In 2002, the small division sold $1.5 million worth of fabricated metal directly to manufacturers. But Beck, Accurate's director of new product development and engineering, and Zarnott, the company's director of sales and marketing, had bigger aspirations. They begged Kamins to revamp Accurate's website and invest in e-mail marketing to promote sales of finished metal, but Kamins worried about diverting too much time and money away from the core commodity business, and Cohen agreed. "Everything I said about marketing Aaron thought was rubbish," says Zarnott, who struggled with a marketing budget of $15,000 a year. "The people running this company didn't have enough skills or education to run a modern manufacturing outfit."

The situation became dire after the invasion of Iraq in March 2003. That spring, Accurate's customers became skittish and orders fell by 50 percent. The bank "strongly recommended" that the company hire a consultant, recalls Kamins, who retained the Stonegate Group, a turnaround firm in Deerfield, Illinois, that the bank recommended. Stonegate advised him to renegotiate payment schedules with vendors. Meanwhile, Cohen liquidated half a million dollars in personal real estate to pay overdue bills. To cut costs, the company laid off 13 of its 85 employees.

Despite the turnaround efforts, Accurate lost more than $500,000 in 2003. During the fateful meeting with Cole Taylor that December, the bank agreed to give Cohen a few weeks to devise a plan, and he immediately began looking for a new lender. Meanwhile, he bought some more time by rounding up an additional $400,000 in loans from friends--just enough to purchase three months' worth of steel. He had 90 days to make some serious decisions about Accurate's future.

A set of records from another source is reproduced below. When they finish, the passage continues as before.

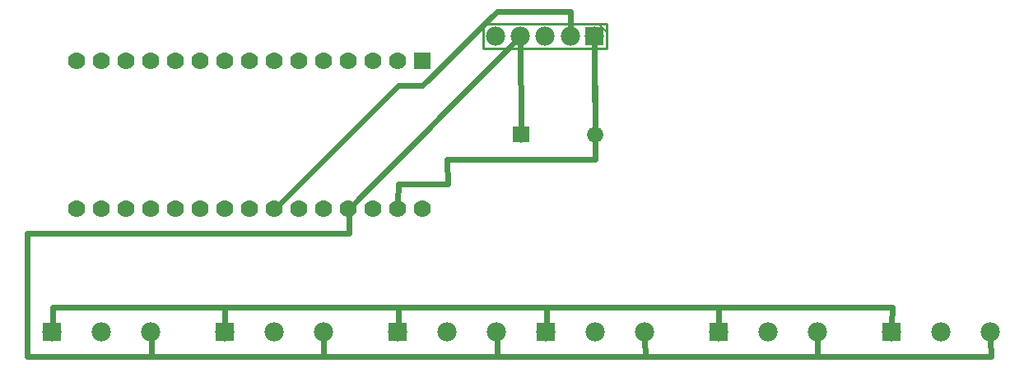
<source format=gbl>
G04 MADE WITH FRITZING*
G04 WWW.FRITZING.ORG*
G04 DOUBLE SIDED*
G04 HOLES PLATED*
G04 CONTOUR ON CENTER OF CONTOUR VECTOR*
%ASAXBY*%
%FSLAX23Y23*%
%MOIN*%
%OFA0B0*%
%SFA1.0B1.0*%
%ADD10C,0.070000*%
%ADD11C,0.078000*%
%ADD12C,0.066000*%
%ADD13C,0.065000*%
%ADD14R,0.070000X0.069972*%
%ADD15R,0.078000X0.078000*%
%ADD16C,0.010000*%
%ADD17C,0.005000*%
%ADD18C,0.024000*%
%ADD19R,0.001000X0.001000*%
%LNCOPPER0*%
G90*
G70*
G54D10*
X1638Y1242D03*
X1538Y1242D03*
X1438Y1242D03*
X1338Y1242D03*
X1238Y1242D03*
X1138Y1242D03*
X1038Y1242D03*
X938Y1242D03*
X838Y1242D03*
X738Y1242D03*
X638Y1242D03*
X538Y1242D03*
X438Y1242D03*
X338Y1242D03*
X238Y1242D03*
X1638Y642D03*
X1538Y642D03*
X1438Y642D03*
X1338Y642D03*
X1238Y642D03*
X1138Y642D03*
X1038Y642D03*
X938Y642D03*
X838Y642D03*
X738Y642D03*
X638Y642D03*
X538Y642D03*
X438Y642D03*
X338Y642D03*
X238Y642D03*
G54D11*
X838Y142D03*
X1038Y142D03*
X1238Y142D03*
X1538Y142D03*
X1738Y142D03*
X1938Y142D03*
X2138Y142D03*
X2338Y142D03*
X2538Y142D03*
X2838Y142D03*
X3038Y142D03*
X3238Y142D03*
X3538Y142D03*
X3738Y142D03*
X3938Y142D03*
X138Y142D03*
X338Y142D03*
X538Y142D03*
X2335Y1342D03*
X2135Y1342D03*
X1935Y1342D03*
X2034Y1342D03*
X2238Y1342D03*
G54D12*
X2338Y942D03*
G54D13*
X2038Y942D03*
G54D12*
X2338Y942D03*
G54D13*
X2038Y942D03*
G54D12*
X2338Y942D03*
G54D13*
X2038Y942D03*
G54D14*
X1638Y1242D03*
G54D15*
X838Y142D03*
X1538Y142D03*
X2138Y142D03*
X2838Y142D03*
X3538Y142D03*
X138Y142D03*
X2335Y1342D03*
G54D16*
X2385Y1392D02*
X1885Y1392D01*
D02*
X1885Y1392D02*
X1885Y1292D01*
D02*
X1885Y1292D02*
X2385Y1292D01*
D02*
X2385Y1292D02*
X2385Y1392D01*
G54D17*
D02*
X2350Y1392D02*
X2385Y1357D01*
G54D18*
D02*
X3238Y42D02*
X3238Y111D01*
D02*
X3939Y42D02*
X3238Y42D01*
D02*
X3938Y111D02*
X3939Y42D01*
D02*
X2539Y42D02*
X2538Y111D01*
D02*
X3238Y42D02*
X2539Y42D01*
D02*
X3238Y111D02*
X3238Y42D01*
D02*
X1939Y42D02*
X1939Y111D01*
D02*
X2539Y42D02*
X1939Y42D01*
D02*
X2538Y111D02*
X2539Y42D01*
D02*
X1238Y42D02*
X1238Y111D01*
D02*
X1939Y42D02*
X1238Y42D01*
D02*
X1939Y111D02*
X1939Y42D01*
D02*
X540Y42D02*
X539Y111D01*
D02*
X1238Y42D02*
X540Y42D01*
D02*
X1238Y111D02*
X1238Y42D01*
D02*
X3539Y242D02*
X3538Y172D01*
D02*
X2838Y242D02*
X3539Y242D01*
D02*
X2838Y172D02*
X2838Y242D01*
D02*
X2139Y242D02*
X2139Y172D01*
D02*
X2838Y242D02*
X2139Y242D01*
D02*
X2838Y172D02*
X2838Y242D01*
D02*
X1539Y242D02*
X1539Y172D01*
D02*
X2139Y242D02*
X1539Y242D01*
D02*
X2139Y172D02*
X2139Y242D01*
D02*
X838Y242D02*
X838Y172D01*
D02*
X1539Y242D02*
X838Y242D01*
D02*
X1539Y172D02*
X1539Y242D01*
D02*
X140Y242D02*
X139Y172D01*
D02*
X838Y242D02*
X140Y242D01*
D02*
X838Y172D02*
X838Y242D01*
D02*
X38Y42D02*
X540Y42D01*
D02*
X540Y42D02*
X539Y111D01*
D02*
X38Y540D02*
X38Y42D01*
D02*
X1340Y540D02*
X38Y540D01*
D02*
X1339Y612D02*
X1340Y540D01*
D02*
X1738Y842D02*
X1739Y740D01*
D02*
X1739Y740D02*
X1539Y740D01*
D02*
X2338Y842D02*
X1738Y842D01*
D02*
X1539Y740D02*
X1538Y671D01*
D02*
X2335Y1312D02*
X2338Y842D01*
D02*
X1637Y1140D02*
X1939Y1442D01*
D02*
X2237Y1442D02*
X2238Y1372D01*
D02*
X1539Y1140D02*
X1637Y1140D01*
D02*
X1939Y1442D02*
X2237Y1442D01*
D02*
X1059Y662D02*
X1539Y1140D01*
D02*
X1359Y662D02*
X2013Y1320D01*
D02*
X2335Y1312D02*
X2338Y973D01*
D02*
X2038Y973D02*
X2034Y1311D01*
G54D19*
X2005Y974D02*
X2069Y974D01*
X2005Y973D02*
X2069Y973D01*
X2005Y972D02*
X2069Y972D01*
X2005Y971D02*
X2069Y971D01*
X2005Y970D02*
X2069Y970D01*
X2005Y969D02*
X2069Y969D01*
X2005Y968D02*
X2069Y968D01*
X2005Y967D02*
X2069Y967D01*
X2005Y966D02*
X2069Y966D01*
X2005Y965D02*
X2069Y965D01*
X2005Y964D02*
X2069Y964D01*
X2005Y963D02*
X2069Y963D01*
X2005Y962D02*
X2069Y962D01*
X2005Y961D02*
X2031Y961D01*
X2044Y961D02*
X2069Y961D01*
X2005Y960D02*
X2028Y960D01*
X2046Y960D02*
X2069Y960D01*
X2005Y959D02*
X2026Y959D01*
X2048Y959D02*
X2069Y959D01*
X2005Y958D02*
X2025Y958D01*
X2050Y958D02*
X2069Y958D01*
X2005Y957D02*
X2024Y957D01*
X2051Y957D02*
X2069Y957D01*
X2005Y956D02*
X2023Y956D01*
X2052Y956D02*
X2069Y956D01*
X2005Y955D02*
X2022Y955D01*
X2053Y955D02*
X2069Y955D01*
X2005Y954D02*
X2021Y954D01*
X2054Y954D02*
X2069Y954D01*
X2005Y953D02*
X2020Y953D01*
X2054Y953D02*
X2069Y953D01*
X2005Y952D02*
X2020Y952D01*
X2055Y952D02*
X2069Y952D01*
X2005Y951D02*
X2019Y951D01*
X2056Y951D02*
X2069Y951D01*
X2005Y950D02*
X2019Y950D01*
X2056Y950D02*
X2069Y950D01*
X2005Y949D02*
X2018Y949D01*
X2056Y949D02*
X2069Y949D01*
X2005Y948D02*
X2018Y948D01*
X2057Y948D02*
X2069Y948D01*
X2005Y947D02*
X2018Y947D01*
X2057Y947D02*
X2069Y947D01*
X2005Y946D02*
X2017Y946D01*
X2057Y946D02*
X2069Y946D01*
X2005Y945D02*
X2017Y945D01*
X2057Y945D02*
X2069Y945D01*
X2005Y944D02*
X2017Y944D01*
X2058Y944D02*
X2069Y944D01*
X2005Y943D02*
X2017Y943D01*
X2058Y943D02*
X2069Y943D01*
X2005Y942D02*
X2017Y942D01*
X2058Y942D02*
X2069Y942D01*
X2005Y941D02*
X2017Y941D01*
X2058Y941D02*
X2069Y941D01*
X2005Y940D02*
X2017Y940D01*
X2058Y940D02*
X2069Y940D01*
X2005Y939D02*
X2017Y939D01*
X2057Y939D02*
X2069Y939D01*
X2005Y938D02*
X2017Y938D01*
X2057Y938D02*
X2069Y938D01*
X2005Y937D02*
X2017Y937D01*
X2057Y937D02*
X2069Y937D01*
X2005Y936D02*
X2018Y936D01*
X2057Y936D02*
X2069Y936D01*
X2005Y935D02*
X2018Y935D01*
X2056Y935D02*
X2069Y935D01*
X2005Y934D02*
X2018Y934D01*
X2056Y934D02*
X2069Y934D01*
X2005Y933D02*
X2019Y933D01*
X2056Y933D02*
X2069Y933D01*
X2005Y932D02*
X2020Y932D01*
X2055Y932D02*
X2069Y932D01*
X2005Y931D02*
X2020Y931D01*
X2054Y931D02*
X2069Y931D01*
X2005Y930D02*
X2021Y930D01*
X2054Y930D02*
X2069Y930D01*
X2005Y929D02*
X2022Y929D01*
X2053Y929D02*
X2069Y929D01*
X2005Y928D02*
X2023Y928D01*
X2052Y928D02*
X2069Y928D01*
X2005Y927D02*
X2024Y927D01*
X2051Y927D02*
X2069Y927D01*
X2005Y926D02*
X2025Y926D01*
X2050Y926D02*
X2069Y926D01*
X2005Y925D02*
X2026Y925D01*
X2048Y925D02*
X2069Y925D01*
X2005Y924D02*
X2028Y924D01*
X2046Y924D02*
X2069Y924D01*
X2005Y923D02*
X2031Y923D01*
X2044Y923D02*
X2069Y923D01*
X2005Y922D02*
X2036Y922D01*
X2038Y922D02*
X2069Y922D01*
X2005Y921D02*
X2069Y921D01*
X2005Y920D02*
X2069Y920D01*
X2005Y919D02*
X2069Y919D01*
X2005Y918D02*
X2069Y918D01*
X2005Y917D02*
X2069Y917D01*
X2005Y916D02*
X2069Y916D01*
X2005Y915D02*
X2069Y915D01*
X2005Y914D02*
X2069Y914D01*
X2005Y913D02*
X2069Y913D01*
X2005Y912D02*
X2069Y912D01*
X2005Y911D02*
X2069Y911D01*
X2005Y910D02*
X2069Y910D01*
D02*
G04 End of Copper0*
M02*
</source>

Cohen was convinced that Accurate could thrive with the right business model, so liquidation seemed too dramatic. Another alternative was to continue cutting costs and hope for a rebound in steel prices, which was a strong possibility due to growing demand from China. Beck and Zarnott's idea--scaling back the commodity business to focus on selling finished metal--seemed like the smartest long-term strategy. But it would take huge amounts of time and money to perfect the new manufacturing process, retrain factory workers, cultivate new clients, and revamp Accurate's nuts-and-bolts image.

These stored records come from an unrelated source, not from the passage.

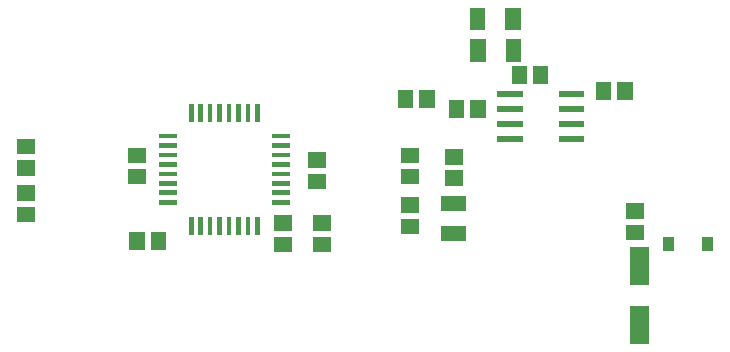
<source format=gbr>
G04 start of page 10 for group -4015 idx -4015 *
G04 Title: (unknown), toppaste *
G04 Creator: pcb 20110918 *
G04 CreationDate: Wed 07 Aug 2013 04:14:36 AM GMT UTC *
G04 For: ndholmes *
G04 Format: Gerber/RS-274X *
G04 PCB-Dimensions: 293000 121000 *
G04 PCB-Coordinate-Origin: lower left *
%MOIN*%
%FSLAX25Y25*%
%LNTOPPASTE*%
%ADD93R,0.0157X0.0157*%
%ADD92R,0.0490X0.0490*%
%ADD91R,0.0200X0.0200*%
%ADD90R,0.0360X0.0360*%
%ADD89R,0.0630X0.0630*%
%ADD88R,0.0512X0.0512*%
G54D88*X74457Y35893D02*Y35107D01*
X81543Y35893D02*Y35107D01*
X179607Y63586D02*X180393D01*
X179607Y56500D02*X180393D01*
X74107Y64043D02*X74893D01*
X74107Y56957D02*X74893D01*
X165107Y64086D02*X165893D01*
X165107Y57000D02*X165893D01*
G54D89*X242000Y30492D02*Y24193D01*
Y10807D02*Y4508D01*
G54D90*X251600Y35100D02*Y33900D01*
X264500Y35100D02*Y33900D01*
G54D88*X229957Y85893D02*Y85107D01*
X237043Y85893D02*Y85107D01*
G54D91*X195500Y84500D02*X202000D01*
X195500Y79500D02*X202000D01*
X195500Y74500D02*X202000D01*
X195500Y69500D02*X202000D01*
X216000D02*X222500D01*
X216000Y74500D02*X222500D01*
X216000Y79500D02*X222500D01*
X216000Y84500D02*X222500D01*
G54D88*X199905Y100181D02*Y97819D01*
X188095Y100181D02*Y97819D01*
X201914Y91393D02*Y90607D01*
X209000Y91393D02*Y90607D01*
X171043Y83393D02*Y82607D01*
X163957Y83393D02*Y82607D01*
X240107Y45543D02*X240893D01*
X240107Y38457D02*X240893D01*
G54D92*X178200Y38000D02*X181800D01*
X178200Y48000D02*X181800D01*
G54D88*X199810Y110681D02*Y108319D01*
X188000Y110681D02*Y108319D01*
X165107Y40457D02*X165893D01*
X165107Y47543D02*X165893D01*
X134107Y62543D02*X134893D01*
X134107Y55457D02*X134893D01*
X188043Y79893D02*Y79107D01*
X180957Y79893D02*Y79107D01*
X37107Y51500D02*X37893D01*
X37107Y44414D02*X37893D01*
X37107Y59914D02*X37893D01*
X37107Y67000D02*X37893D01*
X135607Y34457D02*X136393D01*
X135607Y41543D02*X136393D01*
X122607D02*X123393D01*
X122607Y34457D02*X123393D01*
G54D93*X120066Y48477D02*X124492D01*
X120066Y51626D02*X124492D01*
X120066Y54776D02*X124492D01*
X120066Y57925D02*X124492D01*
X120066Y61075D02*X124492D01*
X120066Y64225D02*X124492D01*
X120066Y67374D02*X124492D01*
X120066Y70524D02*X124492D01*
X114523Y80492D02*Y76066D01*
X111374Y80492D02*Y76066D01*
X108224Y80492D02*Y76066D01*
X105075Y80492D02*Y76066D01*
X101925Y80492D02*Y76066D01*
X98775Y80492D02*Y76066D01*
X95626Y80492D02*Y76066D01*
X92476Y80492D02*Y76066D01*
X82508Y70523D02*X86934D01*
X82508Y67374D02*X86934D01*
X82508Y64224D02*X86934D01*
X82508Y61075D02*X86934D01*
X82508Y57925D02*X86934D01*
X82508Y54775D02*X86934D01*
X82508Y51626D02*X86934D01*
X82508Y48476D02*X86934D01*
X92477Y42934D02*Y38508D01*
X95626Y42934D02*Y38508D01*
X98776Y42934D02*Y38508D01*
X101925Y42934D02*Y38508D01*
X105075Y42934D02*Y38508D01*
X108225Y42934D02*Y38508D01*
X111374Y42934D02*Y38508D01*
X114524Y42934D02*Y38508D01*
M02*

</source>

The most difficult question Cohen faced was whether to replace his nephew with a more seasoned executive. He wondered if Kamins, whom he had groomed but who had little formal business training, could lead a turnaround. "I worried that we would just continue repeating all the mistakes that we had made," Cohen says. An outsider would offer a fresh perspective, but hiring a CEO would be expensive and time-consuming. Cohen felt like the owner of a baseball team with a losing manager. "I didn't know if a new guy would do a better job," he says. "I just knew the old guy wasn't doing a good job."